[Start of section]

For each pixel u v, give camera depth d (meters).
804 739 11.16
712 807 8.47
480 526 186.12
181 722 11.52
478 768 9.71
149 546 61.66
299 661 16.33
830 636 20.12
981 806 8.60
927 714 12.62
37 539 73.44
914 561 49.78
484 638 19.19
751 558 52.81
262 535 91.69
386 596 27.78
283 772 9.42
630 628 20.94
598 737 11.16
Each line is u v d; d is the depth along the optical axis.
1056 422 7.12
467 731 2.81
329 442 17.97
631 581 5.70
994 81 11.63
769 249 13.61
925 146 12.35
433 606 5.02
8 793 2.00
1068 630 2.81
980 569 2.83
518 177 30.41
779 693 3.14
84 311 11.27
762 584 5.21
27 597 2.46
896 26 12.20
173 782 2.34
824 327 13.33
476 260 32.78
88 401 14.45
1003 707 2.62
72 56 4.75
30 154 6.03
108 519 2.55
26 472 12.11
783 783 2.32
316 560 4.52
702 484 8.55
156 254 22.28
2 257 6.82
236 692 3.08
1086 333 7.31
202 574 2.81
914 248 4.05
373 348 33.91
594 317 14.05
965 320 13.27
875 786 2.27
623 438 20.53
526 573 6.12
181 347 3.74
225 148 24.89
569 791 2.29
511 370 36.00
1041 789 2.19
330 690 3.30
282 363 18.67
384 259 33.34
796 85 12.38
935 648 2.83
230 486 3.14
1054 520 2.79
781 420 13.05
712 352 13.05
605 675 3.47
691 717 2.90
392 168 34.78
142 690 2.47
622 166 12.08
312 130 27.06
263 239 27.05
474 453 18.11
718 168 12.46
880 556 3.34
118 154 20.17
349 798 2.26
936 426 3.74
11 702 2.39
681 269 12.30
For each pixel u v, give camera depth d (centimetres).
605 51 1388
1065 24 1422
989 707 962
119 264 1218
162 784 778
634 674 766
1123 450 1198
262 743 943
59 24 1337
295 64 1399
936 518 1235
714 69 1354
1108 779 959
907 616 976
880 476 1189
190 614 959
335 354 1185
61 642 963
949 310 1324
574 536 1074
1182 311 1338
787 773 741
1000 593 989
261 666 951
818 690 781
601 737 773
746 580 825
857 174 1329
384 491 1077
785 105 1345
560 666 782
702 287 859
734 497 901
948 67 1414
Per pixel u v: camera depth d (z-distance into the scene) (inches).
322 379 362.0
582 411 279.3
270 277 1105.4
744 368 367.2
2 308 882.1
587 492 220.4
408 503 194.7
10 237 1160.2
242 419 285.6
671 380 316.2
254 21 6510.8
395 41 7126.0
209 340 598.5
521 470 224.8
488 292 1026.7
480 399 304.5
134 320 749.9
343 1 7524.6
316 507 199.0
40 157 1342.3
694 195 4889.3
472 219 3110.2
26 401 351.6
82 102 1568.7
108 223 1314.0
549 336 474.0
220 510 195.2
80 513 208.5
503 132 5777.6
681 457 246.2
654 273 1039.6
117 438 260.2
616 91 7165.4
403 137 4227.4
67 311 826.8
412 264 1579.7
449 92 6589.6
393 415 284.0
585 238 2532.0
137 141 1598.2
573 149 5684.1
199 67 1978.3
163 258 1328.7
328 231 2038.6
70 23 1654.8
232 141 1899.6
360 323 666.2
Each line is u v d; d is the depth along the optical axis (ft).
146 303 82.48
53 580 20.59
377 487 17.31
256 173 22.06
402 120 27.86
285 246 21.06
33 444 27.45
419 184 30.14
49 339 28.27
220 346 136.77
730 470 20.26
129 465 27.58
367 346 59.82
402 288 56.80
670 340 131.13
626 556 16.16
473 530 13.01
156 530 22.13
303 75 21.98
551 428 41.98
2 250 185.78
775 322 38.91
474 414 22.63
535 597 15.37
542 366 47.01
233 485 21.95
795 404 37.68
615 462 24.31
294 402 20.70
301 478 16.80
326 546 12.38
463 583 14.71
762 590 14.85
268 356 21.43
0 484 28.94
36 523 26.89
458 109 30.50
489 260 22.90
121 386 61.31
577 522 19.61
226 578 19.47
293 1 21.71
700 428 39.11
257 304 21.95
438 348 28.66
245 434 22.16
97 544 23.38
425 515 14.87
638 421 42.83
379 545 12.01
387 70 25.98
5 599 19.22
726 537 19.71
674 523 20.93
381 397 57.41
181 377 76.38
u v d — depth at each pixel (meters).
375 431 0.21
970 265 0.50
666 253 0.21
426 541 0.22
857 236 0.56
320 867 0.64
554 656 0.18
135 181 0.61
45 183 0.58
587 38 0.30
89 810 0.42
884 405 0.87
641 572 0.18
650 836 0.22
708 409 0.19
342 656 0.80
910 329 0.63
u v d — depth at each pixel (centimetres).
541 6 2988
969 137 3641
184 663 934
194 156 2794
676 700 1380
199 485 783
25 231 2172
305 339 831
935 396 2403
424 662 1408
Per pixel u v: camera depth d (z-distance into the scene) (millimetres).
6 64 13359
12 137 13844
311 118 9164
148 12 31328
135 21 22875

[End of section]

▸ Instructions for the task:
From the records above, transcribe without alteration every line from the one with "718 168 12.46" to the one with "936 518 1235", inclusive.

▸ Answer for the task:
718 168 12.46
880 556 3.34
118 154 20.17
349 798 2.26
936 426 3.74
11 702 2.39
681 269 12.30
For each pixel u v, give camera depth d (centimetres).
605 51 1388
1065 24 1422
989 707 962
119 264 1218
162 784 778
634 674 766
1123 450 1198
262 743 943
59 24 1337
295 64 1399
936 518 1235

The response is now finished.